We've all heard train fanatics screaming for a magnetic levitation system that would jet through the desert, delivering tourists from Anaheim to Las Vegas in 81 minutes. Then there are those pushing for the DesertXpress high-speed rail to Victorville, Calif.
Then there is Jake Hoodman, who sums up the thought of a high-speed train this way: "We're screwed."
Hoodman is 18 years old. He likes jerky, all types including ahi. He loves his job. He doesn't think it's strange that 12 students were in his graduating class. He embraces his quiet lifestyle. He simply can't imagine life without his hometown: Baker, Calif.
He despises the thought of a high-speed train that ferries tourists right past this dusty, sun-drenched community nearly 100 miles outside of Las Vegas.
"It's a very frightening thought. I don't think any of us would have our jobs," Hoodman said. "Everybody would want to take the train. This town wouldn't even exist anymore."
It was difficult to digest this concept, partly because my focus was derailed by a surge of questions that unexpectedly clogged my mind: You grew up in Baker? Can you even find a cow to tip in Baker? What do these people do, marvel at the world's largest thermometer? Climb it? Baker? Really? Wow.
"The thermometer doesn't even work anymore" was what Hoodman was saying when I tuned back in. "How embarrassing is that?"

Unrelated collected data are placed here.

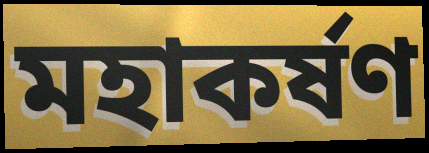
মহাকৰ্ষণ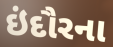
ઇંદૌરનાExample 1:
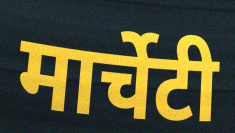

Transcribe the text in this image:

मार्चेटी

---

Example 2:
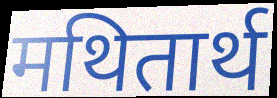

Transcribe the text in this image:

मथितार्थ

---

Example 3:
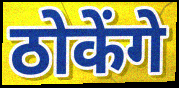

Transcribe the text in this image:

ठोकेंगे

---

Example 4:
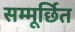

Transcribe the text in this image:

सम्मूर्छित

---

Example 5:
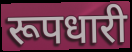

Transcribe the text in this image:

रूपधारी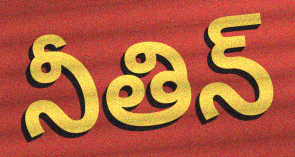
నీతిన్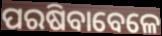
ପରଷିବାବେଳେ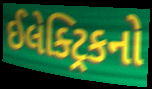
ઈલેક્ટ્રિકનો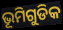
ଭୂମିଗୁଡିକ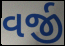
વર્જી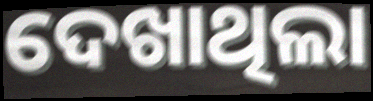
ଦେଖାଥିଲା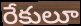
రేకులూ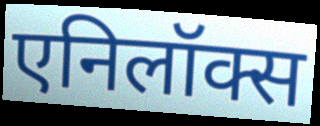
एनिलॉक्स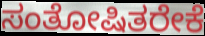
ಸಂತೋಷಿತರೇಕೆ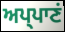
ਅਪ੍ਪਾਣਂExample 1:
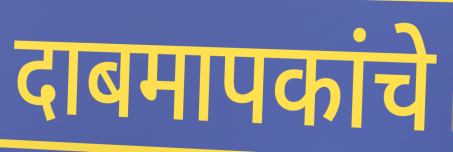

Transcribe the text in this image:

दाबमापकांचे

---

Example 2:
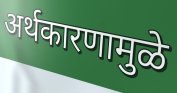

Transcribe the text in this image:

अर्थकारणामुळे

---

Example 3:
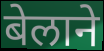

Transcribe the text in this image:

बेलाने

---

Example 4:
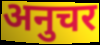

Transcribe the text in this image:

Regardless of the working condition of the thermometer and Hoodman's contention that this is evidence the community is falling apart, Baker residents genuinely fear their town will dry up and tumble off into the desert if a high-speed train is built.
The main arterial guides motorists who exit Interstate 15 through Baker. Almost every business along the stretch caters to these drivers. You'll see a few restaurants, such as the popular Mad Greek, service stations with ridiculously priced gasoline and Hoodman's employer, the popular Alien Fresh Jerky store.
Locals have to drive 50 miles to Barstow for groceries; the only bar in town closed awhile back. The townspeople work in these service-oriented businesses and live a few tumbleweed-strewn blocks away where double-wides dot the desert. Dogs and chickens scurry about unchecked.
Residents live on streets such as Park Avenue, named such because there is a small patch of grass with a swing-set and slide, or Stadium Way, because that's where one would find the town playing field. Then there is Hillview Drive, Schoolhouse Lane; you get the picture.
Luis Arias, a server at Bob's Big Boy, recently moved from Baker to Las Vegas, but still commutes for his job. He estimates 98 percent of his customers are passing through.
"People here live off the people who travel. That's how they make a living," Arias said as he delivered breakfast to a Vegas-bound couple. "Everybody would be traveling on the train. It will hurt business."
Granted, many visitors will want to have their cars with them, so a train isn't going to eliminate those who travel by vehicle. Plenty of truckers also stop. But a bullet train sounds appealing to a lot of tourists, such as Marie Lowman, who has been driving to Las Vegas for 40 years.
"Going on Friday is the worst and I come back on Monday because I don't want to deal with Sunday traffic," Lowman said as she grabbed a bite at Bob's. "With all the road rage, it's scarier these days."
Brian Brown's grandfather, R.J. Fairbanks, founded Baker in 1929 and hit the jackpot when trucks began delivering materials from Newport, Calif., to Hoover Dam. They had to stop in Baker to refuel, eat and use the bathroom. In the mid-1930s, his father owned a garage and his mother a cafe. They kept both open 24 hours to help out motorists traveling between Los Angeles and Las Vegas.
Baker has always been a service town, Brown said.
And it's had its scares before. When Interstate 15 was built in the early 1960s, the townspeople worried the trip would be shortened enough that fewer motorists would need to stop in Baker.
"Everybody in town was sure it would kill the town. It would dry up and blow away," Brown said. "It didn't happen. Baker businesses continued to thrive."
What about a train?
If it's the DesertXpress, Brown believes the town has little to worry about. Southern Californians would rather drive the entire way than head to Victorville to catch a train, he said. The maglev would be a "game-changer," but he still is confident that traffic would continue to flow steadily through Baker.
"It might cut down on Baker a little bit, but I don't think it would dry up the town," Brown said. "Baker has always been kind of a way station, and it probably always will be. If one (a train) does get built, I just don't think it would have much impact."
And Brown reiterated, that's a pretty big "if."